Monday, July 3, 2017

Travel and Commitment

As a Real Estate agent we work with all kinds of people helping them find or sell their homes.   Different people have different expectations of their agents.   One of the most common is commission and how much an agent gets paid and where that money comes from in the buying and selling process.   That’s a topic for another blog post.   This post is about more about time commitment.

Usually clients are respectful of agent’s time, although most people have high expectations that their agent will be available whenever, wherever and for however long they need.   And that’s fine, that’s our job—we’re there to help them when we can.  

Every now and then there’s a client that’s completely disrespectful of time and it feels like you’re being used more as an agent than actually being there to help.   But again, that’s not common and certainly isn’t typical of most clients.

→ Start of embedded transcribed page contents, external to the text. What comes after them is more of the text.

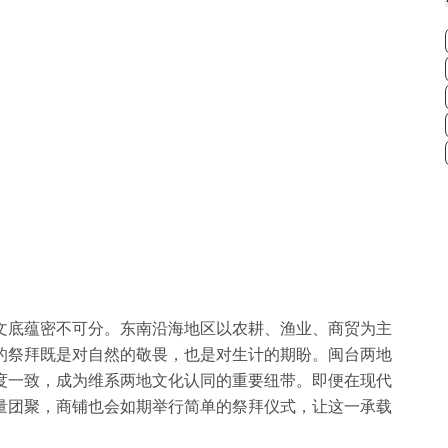
文底蕴密不可分。东南沿海地区以农耕、渔业、商贸为主
的祭拜既是对自然的敬畏，也是对生计的期盼。闽台两地
度一致，成为维系两地文化认同的重要纽带。即便在现代
量团聚，商铺也会如期举行简单的祭拜仪式，让这一承载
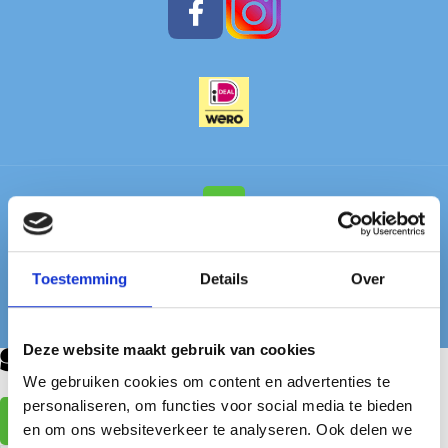
© Dropshop Nederland. Alle rechten voorbehouden. |
Website laten maken
door Chuck's
Toestemming
Details
Over
Deze website maakt gebruik van cookies
Selecteer een Afleverpunt
We gebruiken cookies om content en advertenties te
personaliseren, om functies voor social media te bieden
Selecteer
en om ons websiteverkeer te analyseren. Ook delen we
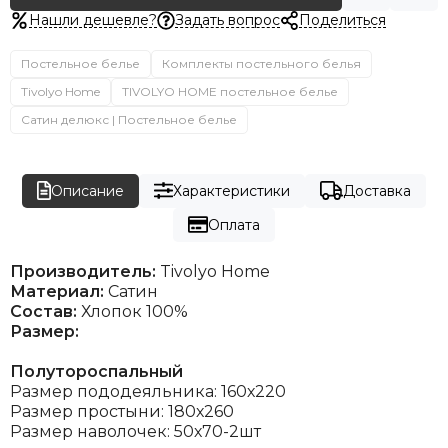
Нашли дешевле?
Задать вопрос
Поделиться
Постельное белье
Комплекты постельного белья
Tivolyo Home
TIVOLYO HOME постельное белье
Сатин делюкс | Постельное белье
Описание
Характеристики
Доставка
Оплата
Производитель:
Tivolyo Home
Материал:
Сатин
Состав:
Хлопок 100%
Размер:
Полутороспальный
Размер пододеяльника: 160х220
Размер простыни: 180х260
Размер наволочек: 50х70-2шт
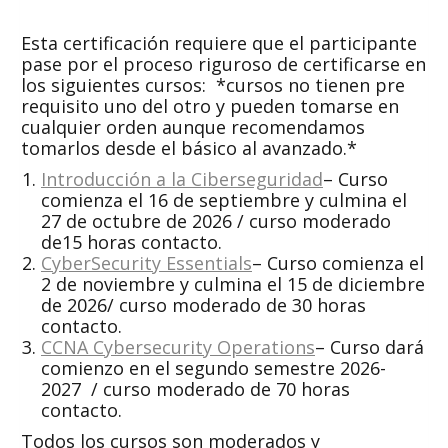
Esta certificación requiere que el participante
pase por el proceso riguroso de certificarse en
los siguientes cursos: *cursos no tienen pre
requisito uno del otro y pueden tomarse en
cualquier orden aunque recomendamos
tomarlos desde el básico al avanzado.*
Introducción a la Ciberseguridad
– Curso
comienza el 16 de septiembre y culmina el
27 de octubre de 2026 / curso moderado
de15 horas contacto.
CyberSecurity Essentials
– Curso comienza el
2 de noviembre y culmina el 15 de diciembre
de 2026/ curso moderado de 30 horas
contacto.
CCNA Cybersecurity Operations
– Curso dará
comienzo en el segundo semestre 2026-
2027 / curso moderado de 70 horas
contacto.
Todos los cursos son moderados y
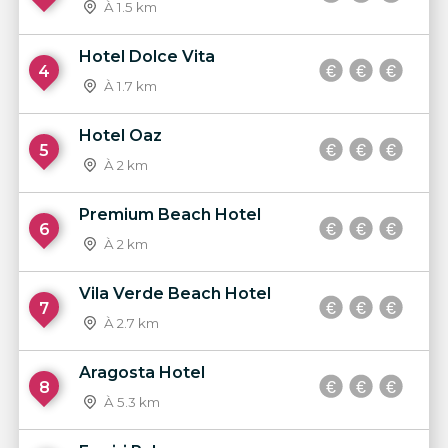
À 1.5 km
Hotel Dolce Vita
4
À 1.7 km
Hotel Oaz
5
À 2 km
Premium Beach Hotel
6
À 2 km
Vila Verde Beach Hotel
7
À 2.7 km
Aragosta Hotel
8
À 5.3 km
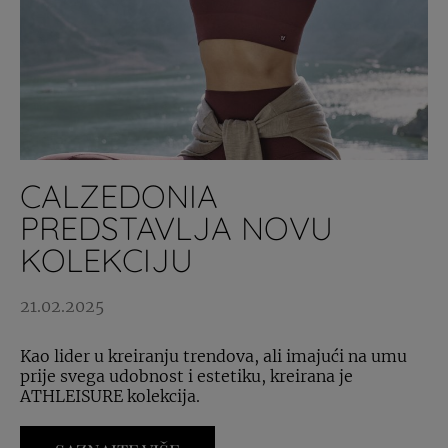
CALZEDONIA
PREDSTAVLJA NOVU
KOLEKCIJU
21.02.2025
Kao lider u kreiranju trendova, ali imajući na umu
prije svega udobnost i estetiku, kreirana je
ATHLEISURE kolekcija.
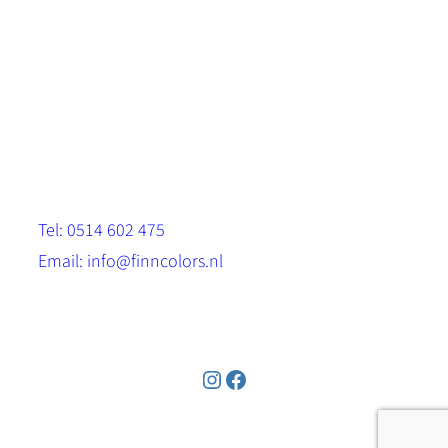
Scandinavische look.
Sterk, milieuvriendelijk en duurzaam.
Contact
Stinsenwei 13
8571 RH Harich
Tel: 0514 602 475
Email: info@finncolors.nl
KVK: 65533143
Instagram
Facebook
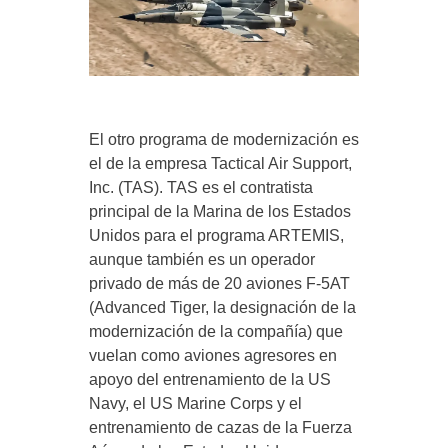
El otro programa de modernización es
el de la empresa Tactical Air Support,
Inc. (TAS). TAS es el contratista
principal de la Marina de los Estados
Unidos para el programa ARTEMIS,
aunque también es un operador
privado de más de 20 aviones F-5AT
(Advanced Tiger, la designación de la
modernización de la compañía) que
vuelan como aviones agresores en
apoyo del entrenamiento de la US
Navy, el US Marine Corps y el
entrenamiento de cazas de la Fuerza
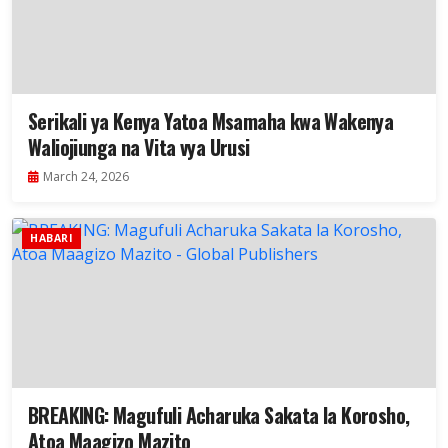
Serikali ya Kenya Yatoa Msamaha kwa Wakenya
Waliojiunga na Vita vya Urusi
March 24, 2026
HABARI
BREAKING: Magufuli Acharuka Sakata la Korosho,
Atoa Maagizo Mazito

I had a client this weekend that just confused me this weekend though.   They were traveling from out of town, a distance that I knew was far and later found out was all the way from Nebraska, taking multiple days to get here.    They wanted to look at houses but weren’t particularly responsive in email or text to help me narrow down what to show them.  

We thought we’d found some candidates but given the current market, two of the five houses went under contract before we could get to see them.   This was in part because they cancelled and rescheduled with me on time and day four times.

Today we were finally going to meet when I got a text saying they were running over an hour late and could we move the showings (for the third time) to a later time.   When we finally met I found out they were driving over three hours today to see houses before returning to Nebraska.

I’d been working with the wife, who was very nice.   The husband once we met him got more involved and we discovered he had entirely different criteria for what he wanted and the houses we’d set up weren’t anything he was interested in seeing.   We stood around for an hour in the first home (which was new construction and had dark hard wood floors—both a no go for him) before we abandoned the remainder of the showings.

They asked me to send them some listings with new criteria (criteria I would have loved to have from the start) and then, apparently, they planned on heading back home in the morning on another two day drive.

They are relocating to the area and do need a home and we’ll continue to work with them to find them something that fits, but it seems to me like they could have saved themselves time and driving hours if they had been more communicative from the start about what they were looking for collectively as a family.  

The Big Boy Update:  My son is playing Mine Craft this afternoon.   He had his headphones on and was talking to himself as he played.    I heard him say to whatever creature he’d just created, “that’s so cool you’re blind.  I always wanted to be blind.”

The Tiny Girl Chronicles:  Nana was singing to my daughter this afternoon.   My daughter said to her, “do you know what, Nana?  Your voice sounds nice as it can be.”